What the exercise asks —
Reproduce the records below exactly, with nothing altered.

Data records —
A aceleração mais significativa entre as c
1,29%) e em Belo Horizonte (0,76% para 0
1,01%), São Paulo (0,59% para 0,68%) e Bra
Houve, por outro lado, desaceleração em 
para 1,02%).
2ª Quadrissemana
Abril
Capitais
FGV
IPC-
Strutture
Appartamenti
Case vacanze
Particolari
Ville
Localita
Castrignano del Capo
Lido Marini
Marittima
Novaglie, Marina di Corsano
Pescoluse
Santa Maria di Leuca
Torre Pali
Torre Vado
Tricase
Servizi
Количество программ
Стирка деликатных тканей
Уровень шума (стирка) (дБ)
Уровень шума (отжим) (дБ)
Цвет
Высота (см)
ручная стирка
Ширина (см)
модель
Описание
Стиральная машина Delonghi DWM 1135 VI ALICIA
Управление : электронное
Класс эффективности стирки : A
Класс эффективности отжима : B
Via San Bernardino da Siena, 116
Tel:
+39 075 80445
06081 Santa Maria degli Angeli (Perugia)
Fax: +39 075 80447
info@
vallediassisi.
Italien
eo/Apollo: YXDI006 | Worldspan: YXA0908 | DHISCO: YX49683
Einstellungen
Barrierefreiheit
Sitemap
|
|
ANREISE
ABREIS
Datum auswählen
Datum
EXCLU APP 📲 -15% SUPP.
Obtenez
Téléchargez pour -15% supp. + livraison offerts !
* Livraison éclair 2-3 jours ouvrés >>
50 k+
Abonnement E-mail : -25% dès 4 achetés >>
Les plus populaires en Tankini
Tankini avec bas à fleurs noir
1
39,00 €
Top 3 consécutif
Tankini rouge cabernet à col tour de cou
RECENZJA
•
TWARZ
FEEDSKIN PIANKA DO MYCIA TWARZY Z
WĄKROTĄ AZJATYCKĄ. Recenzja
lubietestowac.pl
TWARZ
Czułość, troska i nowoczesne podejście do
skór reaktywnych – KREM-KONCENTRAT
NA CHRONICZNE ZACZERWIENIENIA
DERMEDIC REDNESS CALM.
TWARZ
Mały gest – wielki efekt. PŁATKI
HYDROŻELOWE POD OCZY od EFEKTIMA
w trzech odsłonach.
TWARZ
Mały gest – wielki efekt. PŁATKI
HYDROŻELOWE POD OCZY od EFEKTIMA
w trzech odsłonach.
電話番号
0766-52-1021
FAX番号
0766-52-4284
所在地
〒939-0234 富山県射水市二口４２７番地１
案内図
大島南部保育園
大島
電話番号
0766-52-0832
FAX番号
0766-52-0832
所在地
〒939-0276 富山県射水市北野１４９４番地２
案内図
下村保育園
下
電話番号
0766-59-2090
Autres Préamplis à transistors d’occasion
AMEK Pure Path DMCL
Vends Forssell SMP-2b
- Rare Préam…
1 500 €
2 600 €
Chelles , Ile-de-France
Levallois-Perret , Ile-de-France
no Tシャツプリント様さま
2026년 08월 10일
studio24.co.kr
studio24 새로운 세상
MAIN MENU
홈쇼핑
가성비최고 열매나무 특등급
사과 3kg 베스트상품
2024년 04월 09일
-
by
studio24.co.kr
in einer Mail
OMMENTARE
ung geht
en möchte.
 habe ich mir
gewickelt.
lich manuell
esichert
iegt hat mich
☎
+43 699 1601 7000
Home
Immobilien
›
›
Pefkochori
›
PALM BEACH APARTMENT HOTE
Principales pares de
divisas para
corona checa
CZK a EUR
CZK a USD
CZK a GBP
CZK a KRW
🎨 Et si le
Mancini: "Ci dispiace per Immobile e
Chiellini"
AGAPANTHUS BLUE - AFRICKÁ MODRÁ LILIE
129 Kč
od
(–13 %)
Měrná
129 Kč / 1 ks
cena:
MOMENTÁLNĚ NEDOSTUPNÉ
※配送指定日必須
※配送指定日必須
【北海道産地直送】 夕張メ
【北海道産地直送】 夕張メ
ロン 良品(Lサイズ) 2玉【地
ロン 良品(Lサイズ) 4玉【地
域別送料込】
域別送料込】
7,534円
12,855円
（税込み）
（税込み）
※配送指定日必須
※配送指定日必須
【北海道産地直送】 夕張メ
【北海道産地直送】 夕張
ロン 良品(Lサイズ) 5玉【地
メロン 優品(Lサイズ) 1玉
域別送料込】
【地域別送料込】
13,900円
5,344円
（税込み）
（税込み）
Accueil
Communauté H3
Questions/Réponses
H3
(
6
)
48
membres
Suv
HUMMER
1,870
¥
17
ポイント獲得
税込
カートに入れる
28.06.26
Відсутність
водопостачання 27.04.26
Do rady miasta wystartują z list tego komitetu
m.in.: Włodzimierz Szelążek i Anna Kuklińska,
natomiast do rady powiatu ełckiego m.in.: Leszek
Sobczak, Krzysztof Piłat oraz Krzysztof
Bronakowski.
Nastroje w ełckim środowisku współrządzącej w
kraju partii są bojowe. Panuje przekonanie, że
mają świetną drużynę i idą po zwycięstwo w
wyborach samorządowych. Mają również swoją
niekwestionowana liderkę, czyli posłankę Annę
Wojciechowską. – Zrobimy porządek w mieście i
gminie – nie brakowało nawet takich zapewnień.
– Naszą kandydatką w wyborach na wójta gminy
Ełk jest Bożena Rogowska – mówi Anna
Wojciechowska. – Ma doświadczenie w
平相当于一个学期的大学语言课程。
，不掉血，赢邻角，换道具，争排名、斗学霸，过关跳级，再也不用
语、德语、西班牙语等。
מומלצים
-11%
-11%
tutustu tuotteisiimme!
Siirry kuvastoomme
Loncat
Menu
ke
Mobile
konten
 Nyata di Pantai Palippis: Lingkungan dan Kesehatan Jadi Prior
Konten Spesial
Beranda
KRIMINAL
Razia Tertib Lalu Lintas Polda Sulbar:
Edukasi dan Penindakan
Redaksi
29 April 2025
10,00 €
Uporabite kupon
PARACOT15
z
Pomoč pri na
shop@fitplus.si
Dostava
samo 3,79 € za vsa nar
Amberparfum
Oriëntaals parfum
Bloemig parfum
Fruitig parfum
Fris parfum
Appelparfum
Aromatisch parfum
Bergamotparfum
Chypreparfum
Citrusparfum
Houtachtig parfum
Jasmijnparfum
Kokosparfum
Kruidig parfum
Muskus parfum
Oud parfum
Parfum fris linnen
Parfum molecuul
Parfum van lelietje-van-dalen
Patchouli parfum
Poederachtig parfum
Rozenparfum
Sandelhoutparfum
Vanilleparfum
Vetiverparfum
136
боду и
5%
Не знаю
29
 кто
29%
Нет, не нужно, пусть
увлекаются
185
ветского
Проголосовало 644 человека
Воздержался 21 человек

Solution to this task —
A aceleração mais significativa entre as c
1,29%) e em Belo Horizonte (0,76% para 0
1,01%), São Paulo (0,59% para 0,68%) e Bra
Houve, por outro lado, desaceleração em 
para 1,02%).
2ª Quadrissemana
Abril
Capitais
FGV
IPC-
Strutture
Appartamenti
Case vacanze
Particolari
Ville
Localita
Castrignano del Capo
Lido Marini
Marittima
Novaglie, Marina di Corsano
Pescoluse
Santa Maria di Leuca
Torre Pali
Torre Vado
Tricase
Servizi
Количество программ
Стирка деликатных тканей
Уровень шума (стирка) (дБ)
Уровень шума (отжим) (дБ)
Цвет
Высота (см)
ручная стирка
Ширина (см)
модель
Описание
Стиральная машина Delonghi DWM 1135 VI ALICIA
Управление : электронное
Класс эффективности стирки : A
Класс эффективности отжима : B
Via San Bernardino da Siena, 116
Tel:
+39 075 80445
06081 Santa Maria degli Angeli (Perugia)
Fax: +39 075 80447
info@
vallediassisi.
Italien
eo/Apollo: YXDI006 | Worldspan: YXA0908 | DHISCO: YX49683
Einstellungen
Barrierefreiheit
Sitemap
|
|
ANREISE
ABREIS
Datum auswählen
Datum
EXCLU APP 📲 -15% SUPP.
Obtenez
Téléchargez pour -15% supp. + livraison offerts !
* Livraison éclair 2-3 jours ouvrés >>
50 k+
Abonnement E-mail : -25% dès 4 achetés >>
Les plus populaires en Tankini
Tankini avec bas à fleurs noir
1
39,00 €
Top 3 consécutif
Tankini rouge cabernet à col tour de cou
RECENZJA
•
TWARZ
FEEDSKIN PIANKA DO MYCIA TWARZY Z
WĄKROTĄ AZJATYCKĄ. Recenzja
lubietestowac.pl
TWARZ
Czułość, troska i nowoczesne podejście do
skór reaktywnych – KREM-KONCENTRAT
NA CHRONICZNE ZACZERWIENIENIA
DERMEDIC REDNESS CALM.
TWARZ
Mały gest – wielki efekt. PŁATKI
HYDROŻELOWE POD OCZY od EFEKTIMA
w trzech odsłonach.
TWARZ
Mały gest – wielki efekt. PŁATKI
HYDROŻELOWE POD OCZY od EFEKTIMA
w trzech odsłonach.
電話番号
0766-52-1021
FAX番号
0766-52-4284
所在地
〒939-0234 富山県射水市二口４２７番地１
案内図
大島南部保育園
大島
電話番号
0766-52-0832
FAX番号
0766-52-0832
所在地
〒939-0276 富山県射水市北野１４９４番地２
案内図
下村保育園
下
電話番号
0766-59-2090
Autres Préamplis à transistors d’occasion
AMEK Pure Path DMCL
Vends Forssell SMP-2b
- Rare Préam…
1 500 €
2 600 €
Chelles , Ile-de-France
Levallois-Perret , Ile-de-France
no Tシャツプリント様さま
2026년 08월 10일
studio24.co.kr
studio24 새로운 세상
MAIN MENU
홈쇼핑
가성비최고 열매나무 특등급
사과 3kg 베스트상품
2024년 04월 09일
-
by
studio24.co.kr
in einer Mail
OMMENTARE
ung geht
en möchte.
 habe ich mir
gewickelt.
lich manuell
esichert
iegt hat mich
☎
+43 699 1601 7000
Home
Immobilien
›
›
Pefkochori
›
PALM BEACH APARTMENT HOTE
Principales pares de
divisas para
corona checa
CZK a EUR
CZK a USD
CZK a GBP
CZK a KRW
🎨 Et si le
Mancini: "Ci dispiace per Immobile e
Chiellini"
AGAPANTHUS BLUE - AFRICKÁ MODRÁ LILIE
129 Kč
od
(–13 %)
Měrná
129 Kč / 1 ks
cena:
MOMENTÁLNĚ NEDOSTUPNÉ
※配送指定日必須
※配送指定日必須
【北海道産地直送】 夕張メ
【北海道産地直送】 夕張メ
ロン 良品(Lサイズ) 2玉【地
ロン 良品(Lサイズ) 4玉【地
域別送料込】
域別送料込】
7,534円
12,855円
（税込み）
（税込み）
※配送指定日必須
※配送指定日必須
【北海道産地直送】 夕張メ
【北海道産地直送】 夕張
ロン 良品(Lサイズ) 5玉【地
メロン 優品(Lサイズ) 1玉
域別送料込】
【地域別送料込】
13,900円
5,344円
（税込み）
（税込み）
Accueil
Communauté H3
Questions/Réponses
H3
(
6
)
48
membres
Suv
HUMMER
1,870
¥
17
ポイント獲得
税込
カートに入れる
28.06.26
Відсутність
водопостачання 27.04.26
Do rady miasta wystartują z list tego komitetu
m.in.: Włodzimierz Szelążek i Anna Kuklińska,
natomiast do rady powiatu ełckiego m.in.: Leszek
Sobczak, Krzysztof Piłat oraz Krzysztof
Bronakowski.
Nastroje w ełckim środowisku współrządzącej w
kraju partii są bojowe. Panuje przekonanie, że
mają świetną drużynę i idą po zwycięstwo w
wyborach samorządowych. Mają również swoją
niekwestionowana liderkę, czyli posłankę Annę
Wojciechowską. – Zrobimy porządek w mieście i
gminie – nie brakowało nawet takich zapewnień.
– Naszą kandydatką w wyborach na wójta gminy
Ełk jest Bożena Rogowska – mówi Anna
Wojciechowska. – Ma doświadczenie w
平相当于一个学期的大学语言课程。
，不掉血，赢邻角，换道具，争排名、斗学霸，过关跳级，再也不用
语、德语、西班牙语等。
מומלצים
-11%
-11%
tutustu tuotteisiimme!
Siirry kuvastoomme
Loncat
Menu
ke
Mobile
konten
 Nyata di Pantai Palippis: Lingkungan dan Kesehatan Jadi Prior
Konten Spesial
Beranda
KRIMINAL
Razia Tertib Lalu Lintas Polda Sulbar:
Edukasi dan Penindakan
Redaksi
29 April 2025
10,00 €
Uporabite kupon
PARACOT15
z
Pomoč pri na
shop@fitplus.si
Dostava
samo 3,79 € za vsa nar
Amberparfum
Oriëntaals parfum
Bloemig parfum
Fruitig parfum
Fris parfum
Appelparfum
Aromatisch parfum
Bergamotparfum
Chypreparfum
Citrusparfum
Houtachtig parfum
Jasmijnparfum
Kokosparfum
Kruidig parfum
Muskus parfum
Oud parfum
Parfum fris linnen
Parfum molecuul
Parfum van lelietje-van-dalen
Patchouli parfum
Poederachtig parfum
Rozenparfum
Sandelhoutparfum
Vanilleparfum
Vetiverparfum
136
боду и
5%
Не знаю
29
 кто
29%
Нет, не нужно, пусть
увлекаются
185
ветского
Проголосовало 644 человека
Воздержался 21 человек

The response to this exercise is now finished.